*** EXERCISE MATERIALS ***
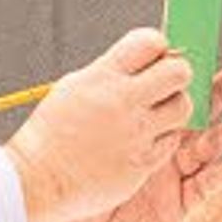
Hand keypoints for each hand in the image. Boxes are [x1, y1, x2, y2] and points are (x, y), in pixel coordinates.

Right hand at [4, 29, 193, 221]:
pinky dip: (163, 139)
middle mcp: (122, 101)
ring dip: (175, 109)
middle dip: (177, 75)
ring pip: (183, 107)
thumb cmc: (53, 134)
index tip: (154, 57)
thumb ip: (110, 73)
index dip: (159, 46)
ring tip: (156, 116)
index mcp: (101, 77)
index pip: (149, 42)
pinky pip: (172, 141)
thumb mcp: (74, 88)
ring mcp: (135, 132)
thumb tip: (146, 60)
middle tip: (167, 85)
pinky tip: (144, 141)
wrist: (38, 180)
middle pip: (178, 72)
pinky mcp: (143, 161)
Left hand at [44, 63, 221, 221]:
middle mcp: (159, 138)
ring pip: (205, 147)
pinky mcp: (176, 202)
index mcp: (138, 114)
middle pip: (198, 109)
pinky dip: (216, 178)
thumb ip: (115, 96)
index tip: (194, 47)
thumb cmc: (64, 167)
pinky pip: (203, 188)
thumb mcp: (85, 119)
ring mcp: (171, 169)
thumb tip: (130, 65)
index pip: (168, 83)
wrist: (55, 210)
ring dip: (219, 136)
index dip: (183, 67)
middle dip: (218, 91)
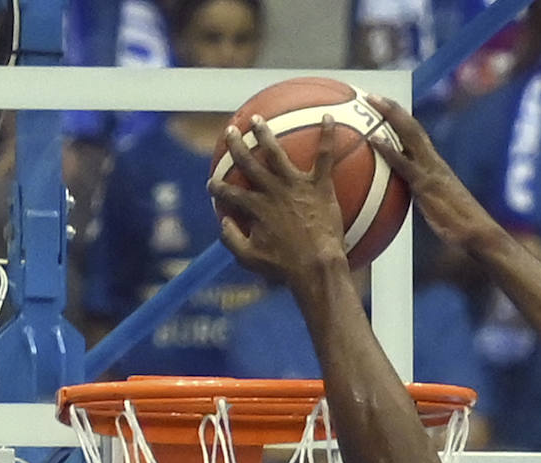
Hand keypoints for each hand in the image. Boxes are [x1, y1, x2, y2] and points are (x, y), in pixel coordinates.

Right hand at [208, 116, 347, 281]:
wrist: (316, 267)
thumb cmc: (285, 268)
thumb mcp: (250, 259)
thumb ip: (231, 241)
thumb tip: (222, 224)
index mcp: (256, 207)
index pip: (230, 194)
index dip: (218, 188)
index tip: (212, 183)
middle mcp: (272, 190)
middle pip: (249, 162)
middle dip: (237, 145)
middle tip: (231, 131)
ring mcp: (296, 185)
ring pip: (276, 152)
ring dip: (265, 134)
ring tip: (258, 119)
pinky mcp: (319, 186)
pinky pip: (325, 156)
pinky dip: (328, 135)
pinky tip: (328, 116)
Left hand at [366, 94, 495, 252]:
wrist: (479, 234)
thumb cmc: (462, 230)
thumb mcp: (439, 212)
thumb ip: (425, 202)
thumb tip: (413, 204)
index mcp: (436, 166)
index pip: (417, 137)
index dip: (401, 121)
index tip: (384, 108)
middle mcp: (434, 162)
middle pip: (411, 128)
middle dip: (392, 109)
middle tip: (371, 96)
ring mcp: (430, 171)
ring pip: (409, 134)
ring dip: (390, 115)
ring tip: (371, 101)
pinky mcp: (426, 184)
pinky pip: (404, 162)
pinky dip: (388, 149)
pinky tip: (372, 140)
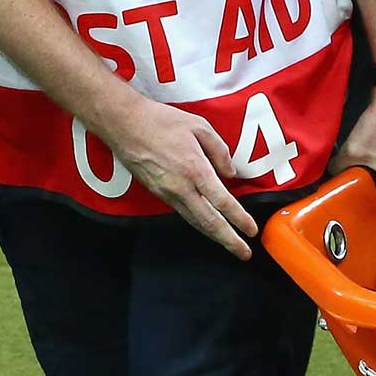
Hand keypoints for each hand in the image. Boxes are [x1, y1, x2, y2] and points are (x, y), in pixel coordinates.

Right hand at [101, 95, 258, 259]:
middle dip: (228, 240)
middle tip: (243, 254)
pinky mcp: (156, 192)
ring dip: (213, 234)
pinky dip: (197, 222)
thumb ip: (220, 151)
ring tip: (228, 244)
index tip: (251, 231)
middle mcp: (180, 187)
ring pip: (194, 220)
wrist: (123, 125)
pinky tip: (206, 225)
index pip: (222, 202)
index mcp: (195, 170)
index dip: (239, 219)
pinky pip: (182, 212)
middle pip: (208, 221)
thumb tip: (231, 173)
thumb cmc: (161, 121)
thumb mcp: (200, 127)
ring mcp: (166, 192)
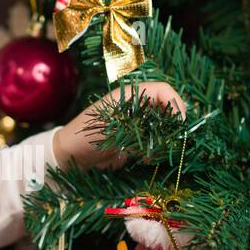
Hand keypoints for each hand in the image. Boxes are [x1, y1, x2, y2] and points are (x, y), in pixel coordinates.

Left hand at [53, 81, 186, 170]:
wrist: (70, 156)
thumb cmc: (86, 134)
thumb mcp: (114, 125)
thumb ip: (141, 122)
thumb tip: (168, 124)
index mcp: (130, 95)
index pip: (163, 90)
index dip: (176, 104)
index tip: (180, 122)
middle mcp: (135, 106)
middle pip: (166, 108)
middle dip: (172, 124)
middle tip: (171, 140)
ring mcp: (135, 123)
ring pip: (162, 126)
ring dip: (164, 139)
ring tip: (156, 151)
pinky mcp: (133, 139)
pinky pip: (153, 141)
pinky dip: (155, 150)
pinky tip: (146, 159)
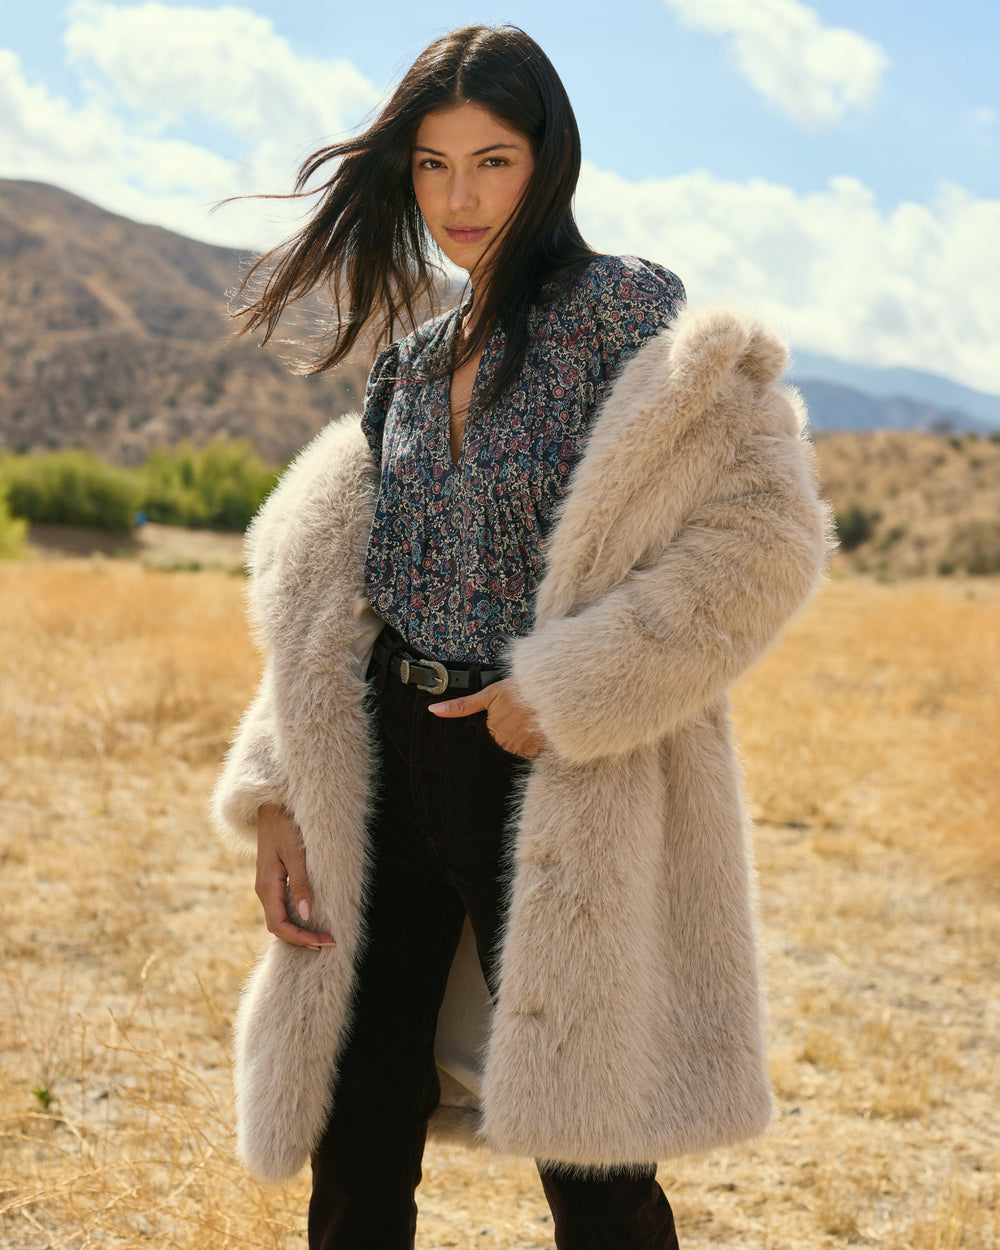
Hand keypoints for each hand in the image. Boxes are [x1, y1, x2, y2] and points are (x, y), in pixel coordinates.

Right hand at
***
> **WORK ITEM**
Using the data above, tally the lines that contain the string "Left" and state only the result.

> **TASK RESPONSE**
3